• **TASK ITEM**
Since pictures are not part of the copy, please output only the lines from the one with "exposure_s: 1/50" through the end of the data below, exactly as written.

• **Stored entries**
:::
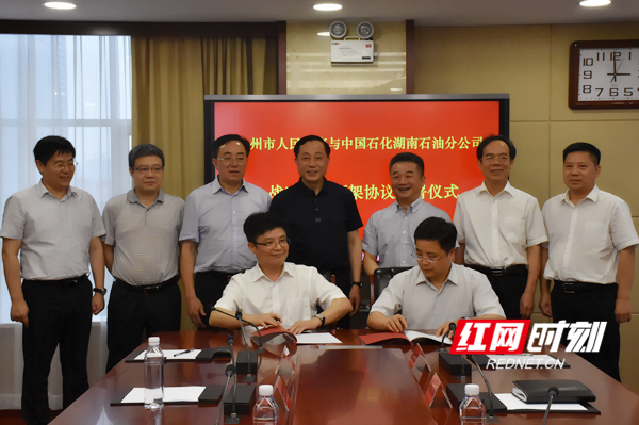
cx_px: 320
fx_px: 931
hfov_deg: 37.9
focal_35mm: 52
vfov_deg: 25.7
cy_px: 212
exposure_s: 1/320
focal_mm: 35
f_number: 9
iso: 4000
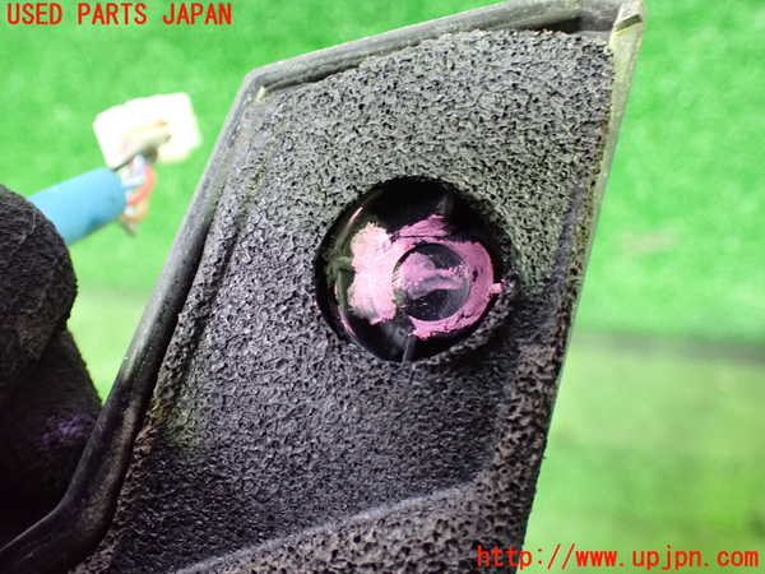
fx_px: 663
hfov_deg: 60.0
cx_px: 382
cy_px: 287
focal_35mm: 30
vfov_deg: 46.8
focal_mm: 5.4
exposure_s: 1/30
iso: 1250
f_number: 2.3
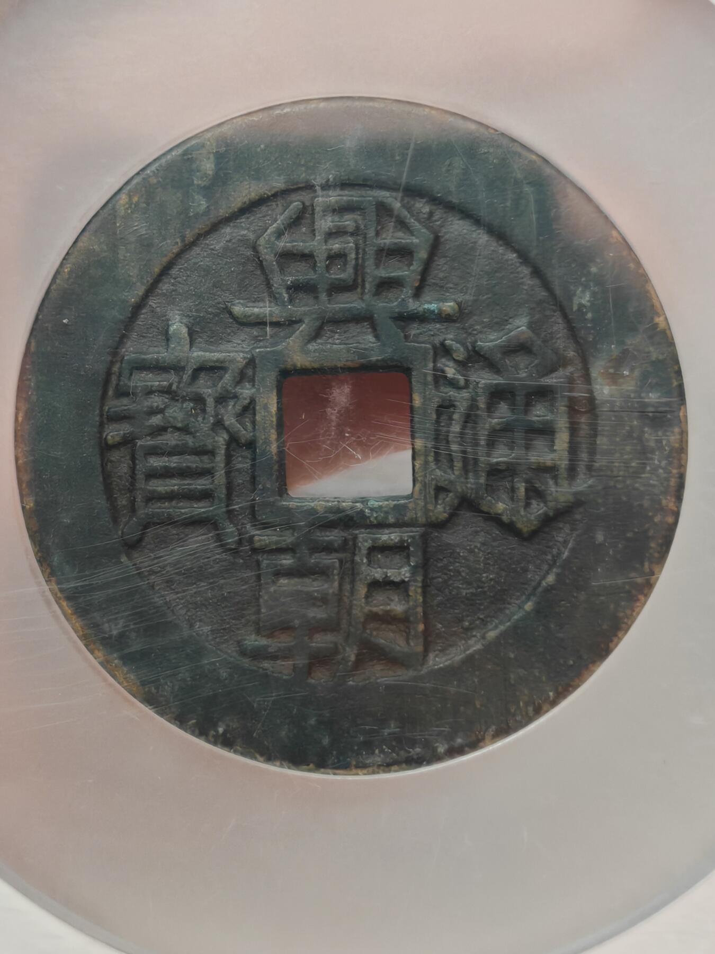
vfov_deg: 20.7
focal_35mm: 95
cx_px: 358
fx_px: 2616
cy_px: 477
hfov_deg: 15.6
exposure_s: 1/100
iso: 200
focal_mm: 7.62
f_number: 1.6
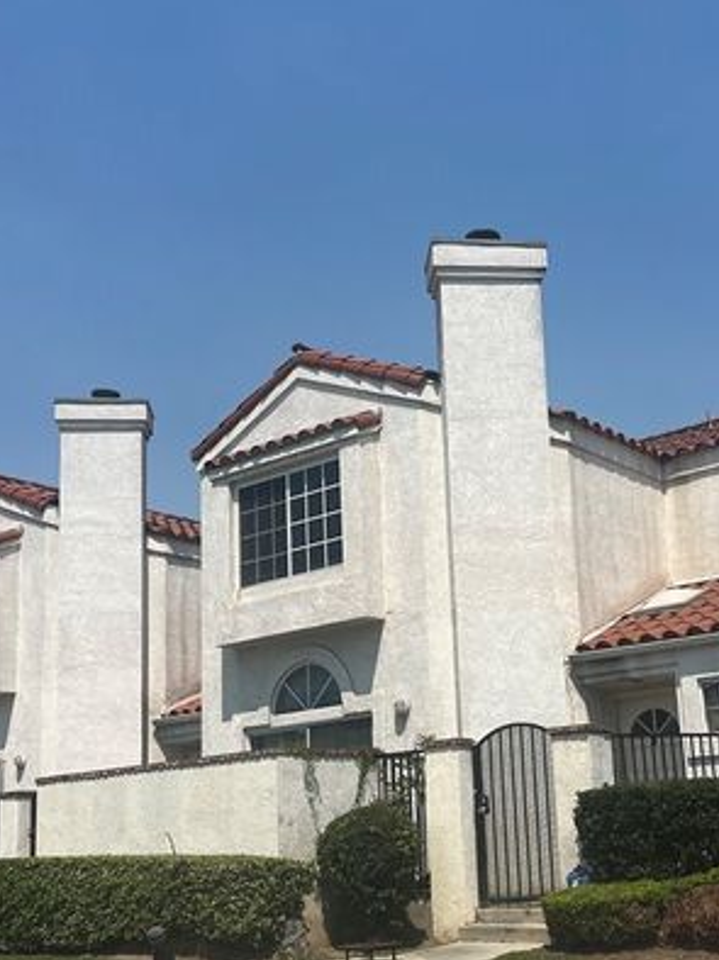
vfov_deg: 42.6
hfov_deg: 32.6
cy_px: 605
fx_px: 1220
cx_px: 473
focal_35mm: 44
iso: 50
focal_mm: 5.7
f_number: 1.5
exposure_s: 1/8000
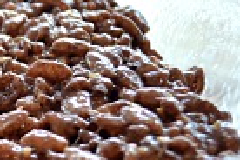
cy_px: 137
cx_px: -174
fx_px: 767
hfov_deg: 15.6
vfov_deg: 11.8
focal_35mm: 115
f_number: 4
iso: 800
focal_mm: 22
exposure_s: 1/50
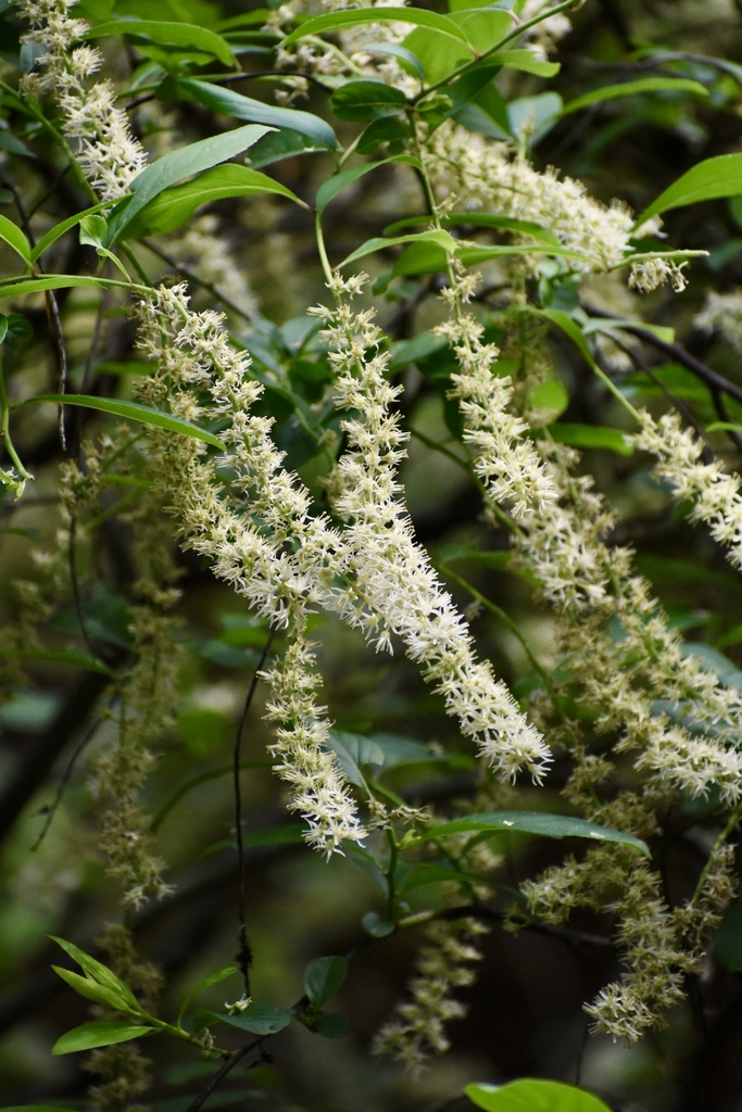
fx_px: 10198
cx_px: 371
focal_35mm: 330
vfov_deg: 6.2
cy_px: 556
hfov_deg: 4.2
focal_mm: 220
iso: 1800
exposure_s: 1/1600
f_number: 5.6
:::
• **WRITTEN ANSWER**
exposure_s: 1/50
fx_px: 10198
cx_px: 371
focal_35mm: 330
vfov_deg: 6.2
cy_px: 556
hfov_deg: 4.2
focal_mm: 220
iso: 1800
exposure_s: 1/1600
f_number: 5.6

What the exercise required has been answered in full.